Many of the premises of this question are fundamentally wrong. The GRE is not a good predictor of university success and does not measure someone's ability to do research. You’re also ignoring the plethora of people in the opposite position, who demonstrate good skills on a day to day basis at school but test poorly or had a fluke or didn’t get any sleep the night before and did poorly on the GRE. My example is far more likely to be hurt than yours is to be helped, as universities primarily use the GRE as a filter to throw out applicants rather than a way to improve a bad application.
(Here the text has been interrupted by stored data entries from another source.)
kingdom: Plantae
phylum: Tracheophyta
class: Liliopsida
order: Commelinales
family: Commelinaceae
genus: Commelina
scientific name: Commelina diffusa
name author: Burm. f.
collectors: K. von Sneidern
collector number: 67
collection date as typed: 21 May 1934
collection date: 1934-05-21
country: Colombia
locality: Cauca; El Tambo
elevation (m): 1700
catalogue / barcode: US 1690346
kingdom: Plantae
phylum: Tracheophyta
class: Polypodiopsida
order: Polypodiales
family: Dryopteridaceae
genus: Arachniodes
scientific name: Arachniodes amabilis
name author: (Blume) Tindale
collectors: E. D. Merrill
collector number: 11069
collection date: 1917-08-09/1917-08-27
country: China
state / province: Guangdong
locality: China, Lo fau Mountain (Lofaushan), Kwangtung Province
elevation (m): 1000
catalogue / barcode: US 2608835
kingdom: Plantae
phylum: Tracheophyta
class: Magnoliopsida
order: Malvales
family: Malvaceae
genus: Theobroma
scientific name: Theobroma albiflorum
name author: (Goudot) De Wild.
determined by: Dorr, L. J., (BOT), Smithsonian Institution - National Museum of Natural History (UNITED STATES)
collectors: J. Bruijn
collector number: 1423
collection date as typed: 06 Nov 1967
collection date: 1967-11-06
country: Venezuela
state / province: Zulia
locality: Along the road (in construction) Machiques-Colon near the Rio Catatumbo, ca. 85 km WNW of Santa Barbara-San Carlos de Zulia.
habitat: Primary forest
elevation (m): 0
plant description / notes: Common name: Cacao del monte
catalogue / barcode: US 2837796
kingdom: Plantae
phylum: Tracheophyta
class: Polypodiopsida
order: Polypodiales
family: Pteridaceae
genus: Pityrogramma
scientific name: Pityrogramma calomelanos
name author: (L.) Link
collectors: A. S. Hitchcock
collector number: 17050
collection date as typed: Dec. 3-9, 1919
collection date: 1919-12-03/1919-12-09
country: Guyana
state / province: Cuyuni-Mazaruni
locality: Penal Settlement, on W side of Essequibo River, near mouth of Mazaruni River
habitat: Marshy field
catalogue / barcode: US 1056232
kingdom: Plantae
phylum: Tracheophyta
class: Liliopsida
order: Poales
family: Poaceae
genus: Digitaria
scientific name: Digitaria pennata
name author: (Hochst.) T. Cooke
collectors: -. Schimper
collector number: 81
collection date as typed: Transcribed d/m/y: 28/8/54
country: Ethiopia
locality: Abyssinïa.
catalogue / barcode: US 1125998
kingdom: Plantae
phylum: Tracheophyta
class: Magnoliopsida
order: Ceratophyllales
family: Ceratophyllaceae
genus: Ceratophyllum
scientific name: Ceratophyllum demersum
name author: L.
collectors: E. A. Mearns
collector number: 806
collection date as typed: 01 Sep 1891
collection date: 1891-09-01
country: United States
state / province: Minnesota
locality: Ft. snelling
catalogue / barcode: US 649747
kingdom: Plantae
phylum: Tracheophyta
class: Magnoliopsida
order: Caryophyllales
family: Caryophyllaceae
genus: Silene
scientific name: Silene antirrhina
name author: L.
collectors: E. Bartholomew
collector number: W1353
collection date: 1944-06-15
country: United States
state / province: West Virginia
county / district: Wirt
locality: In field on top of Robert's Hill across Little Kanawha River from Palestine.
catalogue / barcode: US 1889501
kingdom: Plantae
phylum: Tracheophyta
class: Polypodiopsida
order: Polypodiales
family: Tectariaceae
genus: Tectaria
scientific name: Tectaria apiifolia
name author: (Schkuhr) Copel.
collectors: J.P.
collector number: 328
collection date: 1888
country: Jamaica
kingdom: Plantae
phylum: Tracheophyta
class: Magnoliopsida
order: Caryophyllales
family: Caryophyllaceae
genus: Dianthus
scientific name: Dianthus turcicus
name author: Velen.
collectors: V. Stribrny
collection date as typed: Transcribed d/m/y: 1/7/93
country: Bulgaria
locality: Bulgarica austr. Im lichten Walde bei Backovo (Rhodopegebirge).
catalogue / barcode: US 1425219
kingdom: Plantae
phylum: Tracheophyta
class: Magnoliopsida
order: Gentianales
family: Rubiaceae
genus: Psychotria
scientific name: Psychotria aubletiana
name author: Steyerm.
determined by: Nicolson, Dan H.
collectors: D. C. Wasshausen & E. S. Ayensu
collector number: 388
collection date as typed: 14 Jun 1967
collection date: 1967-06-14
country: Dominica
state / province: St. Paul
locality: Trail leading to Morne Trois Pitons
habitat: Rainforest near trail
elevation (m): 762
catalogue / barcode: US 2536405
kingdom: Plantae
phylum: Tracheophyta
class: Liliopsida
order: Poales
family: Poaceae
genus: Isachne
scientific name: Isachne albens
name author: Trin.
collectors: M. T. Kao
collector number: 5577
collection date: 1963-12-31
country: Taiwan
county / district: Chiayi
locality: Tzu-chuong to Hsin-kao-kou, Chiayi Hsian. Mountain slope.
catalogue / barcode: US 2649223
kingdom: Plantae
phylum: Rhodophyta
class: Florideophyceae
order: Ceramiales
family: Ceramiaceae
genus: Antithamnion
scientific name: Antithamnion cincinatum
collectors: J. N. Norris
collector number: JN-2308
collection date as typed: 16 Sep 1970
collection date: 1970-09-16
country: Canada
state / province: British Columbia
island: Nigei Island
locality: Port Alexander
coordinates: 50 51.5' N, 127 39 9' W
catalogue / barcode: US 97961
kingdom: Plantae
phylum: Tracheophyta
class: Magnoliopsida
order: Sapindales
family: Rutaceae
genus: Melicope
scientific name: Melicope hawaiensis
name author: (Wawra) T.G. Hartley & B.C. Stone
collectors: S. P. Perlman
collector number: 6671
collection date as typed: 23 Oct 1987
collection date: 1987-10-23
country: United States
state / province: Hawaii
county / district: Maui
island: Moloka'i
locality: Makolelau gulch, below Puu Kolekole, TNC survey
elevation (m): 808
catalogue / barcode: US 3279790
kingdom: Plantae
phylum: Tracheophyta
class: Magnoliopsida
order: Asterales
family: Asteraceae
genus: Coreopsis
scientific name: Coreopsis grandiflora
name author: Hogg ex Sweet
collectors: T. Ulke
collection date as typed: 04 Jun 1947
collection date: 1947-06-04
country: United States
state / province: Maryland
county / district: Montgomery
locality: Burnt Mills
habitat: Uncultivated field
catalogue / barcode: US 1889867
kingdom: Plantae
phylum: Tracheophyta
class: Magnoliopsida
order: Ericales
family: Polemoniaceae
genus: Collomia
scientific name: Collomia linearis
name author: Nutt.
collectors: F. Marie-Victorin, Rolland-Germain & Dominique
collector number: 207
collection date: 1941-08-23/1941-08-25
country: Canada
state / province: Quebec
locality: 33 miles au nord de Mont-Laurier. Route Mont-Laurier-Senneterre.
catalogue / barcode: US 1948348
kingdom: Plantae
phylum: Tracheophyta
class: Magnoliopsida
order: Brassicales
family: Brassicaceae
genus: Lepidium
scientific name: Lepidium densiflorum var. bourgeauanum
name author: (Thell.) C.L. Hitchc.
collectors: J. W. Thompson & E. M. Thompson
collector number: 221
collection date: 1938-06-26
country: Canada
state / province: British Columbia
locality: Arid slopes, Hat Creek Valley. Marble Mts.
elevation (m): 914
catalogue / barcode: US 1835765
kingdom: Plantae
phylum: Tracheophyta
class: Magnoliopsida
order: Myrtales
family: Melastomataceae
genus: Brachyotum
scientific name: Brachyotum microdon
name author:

The GRE does little to predict research success, primarily correlates with test prep rather than intelligence or performance when one is not actively studying for the GRE, and does little to predict or explain graduate grades. It has a strong cultural bias in favor of white upper-class students, as evidenced by the fact that it punishes students who are Spanish/English bilingual as opposed to ones who just speak English (Bornheimer), under predicts the scores of Black students (Scott and Shaw), and exacerbates the effect of socioeconomic status in admissions (Pencock-Roman), further disadvantaging poor students.
Given all this, one obvious answer is "it's a bad test." A far better question is "why do so many universities in the US require the GRE"
Citations:
Scott, R.R. & Shaw, M.E. (1985). Black and White Performance in Graduate School and Policy Implications For Using GRE Scores in Admission. Journal of Negro Education, v. 54 (no. 1), pp. 14-23.
Bornheimer, D.G. (1984). Predicting Success in Graduate School Using GRE and PAEG Aptitude Test Scores. College and University, v. 60 (no. 1) pp. 54-62.
Penncock-Roman, M. (1994). Background Characteristics and Futures Plans of High-Scoring GRE General Test Examinees, research report ETS-RR9412 submitted to EXXON Education Foundation, Princeton, NJ: Educational Testing Service.